Items listed in a dataset
- Opening Delimiter -

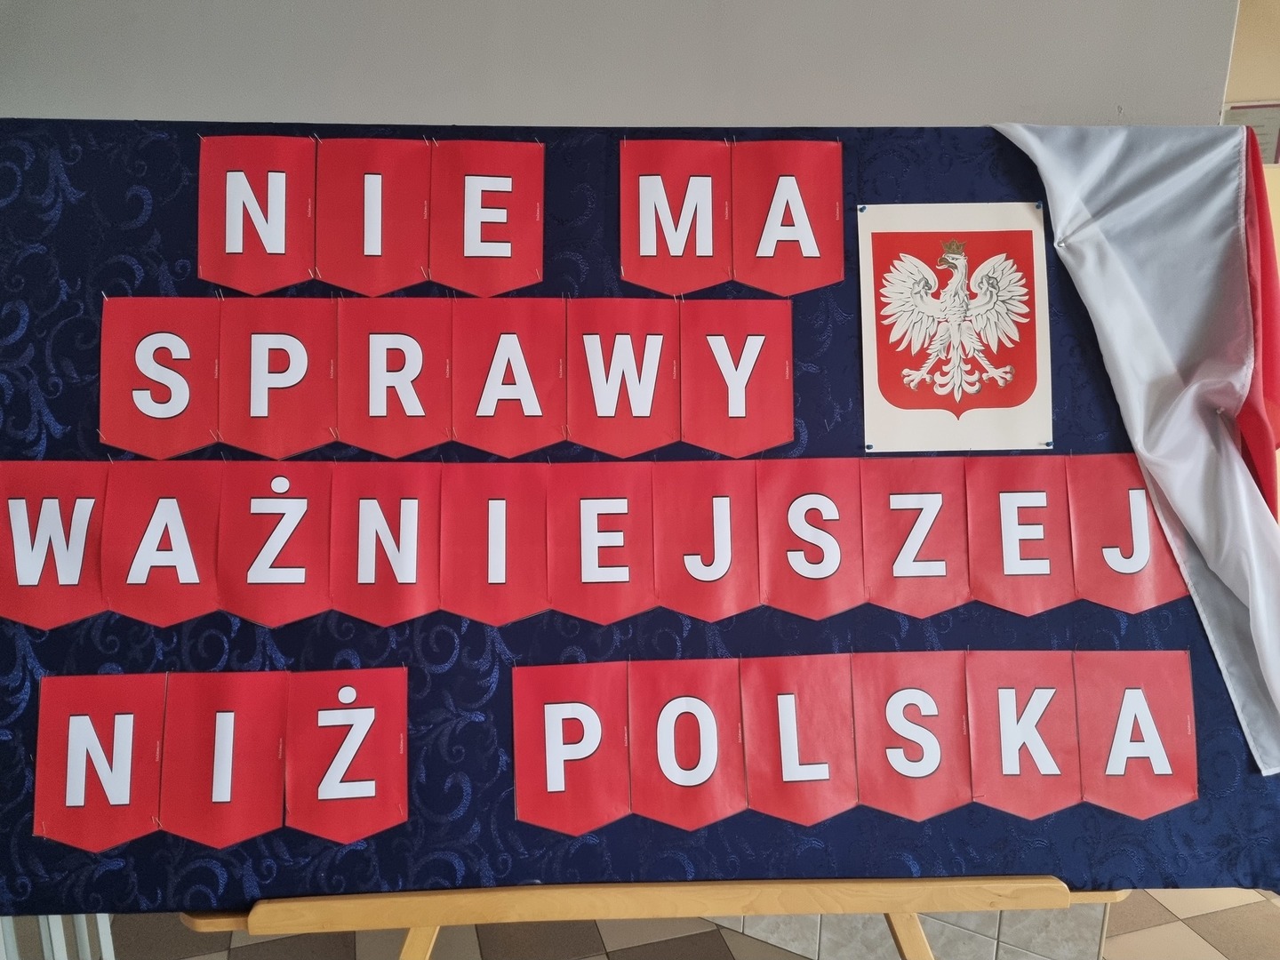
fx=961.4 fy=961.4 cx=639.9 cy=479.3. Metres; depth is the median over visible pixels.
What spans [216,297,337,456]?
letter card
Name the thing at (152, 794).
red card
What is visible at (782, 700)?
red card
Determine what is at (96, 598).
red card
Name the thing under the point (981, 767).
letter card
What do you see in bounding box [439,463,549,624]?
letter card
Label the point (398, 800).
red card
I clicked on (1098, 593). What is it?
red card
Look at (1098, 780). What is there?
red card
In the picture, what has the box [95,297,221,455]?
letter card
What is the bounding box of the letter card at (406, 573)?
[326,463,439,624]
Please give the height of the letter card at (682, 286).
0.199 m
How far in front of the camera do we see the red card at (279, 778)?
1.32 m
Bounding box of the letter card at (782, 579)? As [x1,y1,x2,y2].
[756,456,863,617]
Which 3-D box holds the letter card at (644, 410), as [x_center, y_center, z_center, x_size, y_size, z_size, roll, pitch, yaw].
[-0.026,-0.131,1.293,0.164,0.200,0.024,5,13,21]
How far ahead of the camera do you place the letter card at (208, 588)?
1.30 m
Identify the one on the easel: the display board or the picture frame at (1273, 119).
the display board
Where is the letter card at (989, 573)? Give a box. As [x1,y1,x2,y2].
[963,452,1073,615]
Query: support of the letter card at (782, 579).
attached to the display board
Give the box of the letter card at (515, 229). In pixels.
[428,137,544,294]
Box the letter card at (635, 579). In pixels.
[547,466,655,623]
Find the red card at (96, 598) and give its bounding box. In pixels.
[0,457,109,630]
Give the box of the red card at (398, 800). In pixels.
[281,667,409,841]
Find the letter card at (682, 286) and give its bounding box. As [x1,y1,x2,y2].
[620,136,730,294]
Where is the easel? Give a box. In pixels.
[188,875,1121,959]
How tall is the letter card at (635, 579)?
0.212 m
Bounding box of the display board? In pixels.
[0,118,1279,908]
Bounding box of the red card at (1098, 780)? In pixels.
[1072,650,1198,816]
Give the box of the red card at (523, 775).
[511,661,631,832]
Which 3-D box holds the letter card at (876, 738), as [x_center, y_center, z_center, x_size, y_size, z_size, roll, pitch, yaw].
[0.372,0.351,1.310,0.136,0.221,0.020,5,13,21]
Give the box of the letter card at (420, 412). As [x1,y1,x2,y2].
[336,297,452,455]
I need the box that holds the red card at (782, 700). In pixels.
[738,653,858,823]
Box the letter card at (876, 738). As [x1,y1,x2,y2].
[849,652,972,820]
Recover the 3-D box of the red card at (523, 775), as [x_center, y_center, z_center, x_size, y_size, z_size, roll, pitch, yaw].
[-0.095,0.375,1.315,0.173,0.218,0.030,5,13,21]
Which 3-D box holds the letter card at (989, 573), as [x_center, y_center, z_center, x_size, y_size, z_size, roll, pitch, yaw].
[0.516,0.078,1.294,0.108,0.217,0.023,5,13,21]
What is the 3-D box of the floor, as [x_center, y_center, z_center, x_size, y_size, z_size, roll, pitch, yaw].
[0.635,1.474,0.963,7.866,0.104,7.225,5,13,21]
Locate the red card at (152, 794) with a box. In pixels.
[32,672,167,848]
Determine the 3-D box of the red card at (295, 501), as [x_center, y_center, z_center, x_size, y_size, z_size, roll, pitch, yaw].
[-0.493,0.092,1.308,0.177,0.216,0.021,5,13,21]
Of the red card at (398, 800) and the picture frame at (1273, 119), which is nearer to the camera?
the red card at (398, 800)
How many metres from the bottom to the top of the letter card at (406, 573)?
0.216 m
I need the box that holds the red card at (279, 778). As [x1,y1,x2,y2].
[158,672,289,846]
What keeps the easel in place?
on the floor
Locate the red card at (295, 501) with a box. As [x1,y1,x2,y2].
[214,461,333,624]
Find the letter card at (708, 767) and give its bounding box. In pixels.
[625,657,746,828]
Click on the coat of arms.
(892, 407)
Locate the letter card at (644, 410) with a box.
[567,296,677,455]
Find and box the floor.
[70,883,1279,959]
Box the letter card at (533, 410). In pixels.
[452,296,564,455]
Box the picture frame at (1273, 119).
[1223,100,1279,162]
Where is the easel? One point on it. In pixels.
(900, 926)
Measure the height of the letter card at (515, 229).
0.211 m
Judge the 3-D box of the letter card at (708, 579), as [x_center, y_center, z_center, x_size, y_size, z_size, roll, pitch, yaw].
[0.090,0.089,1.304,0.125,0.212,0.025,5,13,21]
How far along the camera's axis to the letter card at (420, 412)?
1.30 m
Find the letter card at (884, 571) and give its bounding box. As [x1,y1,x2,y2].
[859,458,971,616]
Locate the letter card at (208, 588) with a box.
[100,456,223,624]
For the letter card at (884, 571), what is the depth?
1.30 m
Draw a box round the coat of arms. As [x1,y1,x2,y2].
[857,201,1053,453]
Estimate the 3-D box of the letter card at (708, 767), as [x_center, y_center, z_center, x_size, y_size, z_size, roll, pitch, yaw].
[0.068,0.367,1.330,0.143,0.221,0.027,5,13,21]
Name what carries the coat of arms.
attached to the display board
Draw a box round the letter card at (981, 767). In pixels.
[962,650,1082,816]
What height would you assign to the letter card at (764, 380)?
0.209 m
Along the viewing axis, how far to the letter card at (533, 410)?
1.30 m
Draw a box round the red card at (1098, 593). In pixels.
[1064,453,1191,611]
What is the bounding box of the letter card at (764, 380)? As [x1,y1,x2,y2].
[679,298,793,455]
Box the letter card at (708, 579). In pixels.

- Closing Delimiter -

• [Description of the task]
Print all the lines above again exactly, without any pictures.

• [Exercise response]
fx=961.4 fy=961.4 cx=639.9 cy=479.3. Metres; depth is the median over visible pixels.
What spans [216,297,337,456]?
letter card
Name the thing at (152, 794).
red card
What is visible at (782, 700)?
red card
Determine what is at (96, 598).
red card
Name the thing under the point (981, 767).
letter card
What do you see in bounding box [439,463,549,624]?
letter card
Label the point (398, 800).
red card
I clicked on (1098, 593). What is it?
red card
Look at (1098, 780). What is there?
red card
In the picture, what has the box [95,297,221,455]?
letter card
What is the bounding box of the letter card at (406, 573)?
[326,463,439,624]
Please give the height of the letter card at (682, 286).
0.199 m
How far in front of the camera do we see the red card at (279, 778)?
1.32 m
Bounding box of the letter card at (782, 579)? As [x1,y1,x2,y2].
[756,456,863,617]
Which 3-D box holds the letter card at (644, 410), as [x_center, y_center, z_center, x_size, y_size, z_size, roll, pitch, yaw].
[-0.026,-0.131,1.293,0.164,0.200,0.024,5,13,21]
How far ahead of the camera do you place the letter card at (208, 588)?
1.30 m
Identify the one on the easel: the display board or the picture frame at (1273, 119).
the display board
Where is the letter card at (989, 573)? Give a box. As [x1,y1,x2,y2].
[963,452,1073,615]
Query: support of the letter card at (782, 579).
attached to the display board
Give the box of the letter card at (515, 229). In pixels.
[428,137,544,294]
Box the letter card at (635, 579). In pixels.
[547,466,655,623]
Find the red card at (96, 598) and give its bounding box. In pixels.
[0,457,109,630]
Give the box of the red card at (398, 800). In pixels.
[281,667,409,841]
Find the letter card at (682, 286) and give its bounding box. As [x1,y1,x2,y2].
[620,136,730,294]
Where is the easel? Give a box. In pixels.
[188,875,1121,959]
How tall is the letter card at (635, 579)?
0.212 m
Bounding box of the display board? In pixels.
[0,118,1279,908]
Bounding box of the red card at (1098, 780)? In pixels.
[1072,650,1198,816]
Give the box of the red card at (523, 775).
[511,661,631,832]
Which 3-D box holds the letter card at (876, 738), as [x_center, y_center, z_center, x_size, y_size, z_size, roll, pitch, yaw].
[0.372,0.351,1.310,0.136,0.221,0.020,5,13,21]
Give the box of the letter card at (420, 412). As [x1,y1,x2,y2].
[336,297,452,455]
I need the box that holds the red card at (782, 700). In pixels.
[738,653,858,823]
Box the letter card at (876, 738). As [x1,y1,x2,y2].
[849,652,972,820]
Recover the 3-D box of the red card at (523, 775), as [x_center, y_center, z_center, x_size, y_size, z_size, roll, pitch, yaw].
[-0.095,0.375,1.315,0.173,0.218,0.030,5,13,21]
Which 3-D box holds the letter card at (989, 573), as [x_center, y_center, z_center, x_size, y_size, z_size, roll, pitch, yaw].
[0.516,0.078,1.294,0.108,0.217,0.023,5,13,21]
What is the 3-D box of the floor, as [x_center, y_center, z_center, x_size, y_size, z_size, roll, pitch, yaw].
[0.635,1.474,0.963,7.866,0.104,7.225,5,13,21]
Locate the red card at (152, 794) with a box. In pixels.
[32,672,167,848]
Determine the 3-D box of the red card at (295, 501), as [x_center, y_center, z_center, x_size, y_size, z_size, roll, pitch, yaw].
[-0.493,0.092,1.308,0.177,0.216,0.021,5,13,21]
Of the red card at (398, 800) and the picture frame at (1273, 119), which is nearer to the camera?
the red card at (398, 800)
How many metres from the bottom to the top of the letter card at (406, 573)?
0.216 m
I need the box that holds the red card at (279, 778). As [x1,y1,x2,y2].
[158,672,289,846]
What keeps the easel in place?
on the floor
Locate the red card at (295, 501) with a box. As [x1,y1,x2,y2].
[214,461,333,624]
Find the letter card at (708, 767) and give its bounding box. In pixels.
[625,657,746,828]
Click on the coat of arms.
(892, 407)
Locate the letter card at (644, 410) with a box.
[567,296,677,455]
Find and box the floor.
[70,883,1279,959]
Box the letter card at (533, 410). In pixels.
[452,296,564,455]
Box the picture frame at (1273, 119).
[1223,100,1279,162]
Where is the easel? One point on it. In pixels.
(900, 926)
Measure the height of the letter card at (515, 229).
0.211 m
Judge the 3-D box of the letter card at (708, 579), as [x_center, y_center, z_center, x_size, y_size, z_size, roll, pitch, yaw].
[0.090,0.089,1.304,0.125,0.212,0.025,5,13,21]
How far along the camera's axis to the letter card at (420, 412)?
1.30 m
Find the letter card at (884, 571) and give its bounding box. As [x1,y1,x2,y2].
[859,458,971,616]
Locate the letter card at (208, 588) with a box.
[100,456,223,624]
For the letter card at (884, 571), what is the depth?
1.30 m
Draw a box round the coat of arms. As [x1,y1,x2,y2].
[857,201,1053,453]
Estimate the 3-D box of the letter card at (708, 767), as [x_center, y_center, z_center, x_size, y_size, z_size, roll, pitch, yaw].
[0.068,0.367,1.330,0.143,0.221,0.027,5,13,21]
Name what carries the coat of arms.
attached to the display board
Draw a box round the letter card at (981, 767). In pixels.
[962,650,1082,816]
What height would you assign to the letter card at (764, 380)?
0.209 m
Along the viewing axis, how far to the letter card at (533, 410)?
1.30 m
Draw a box round the red card at (1098, 593). In pixels.
[1064,453,1191,611]
What is the bounding box of the letter card at (764, 380)? As [x1,y1,x2,y2].
[679,298,793,455]
Box the letter card at (708, 579). In pixels.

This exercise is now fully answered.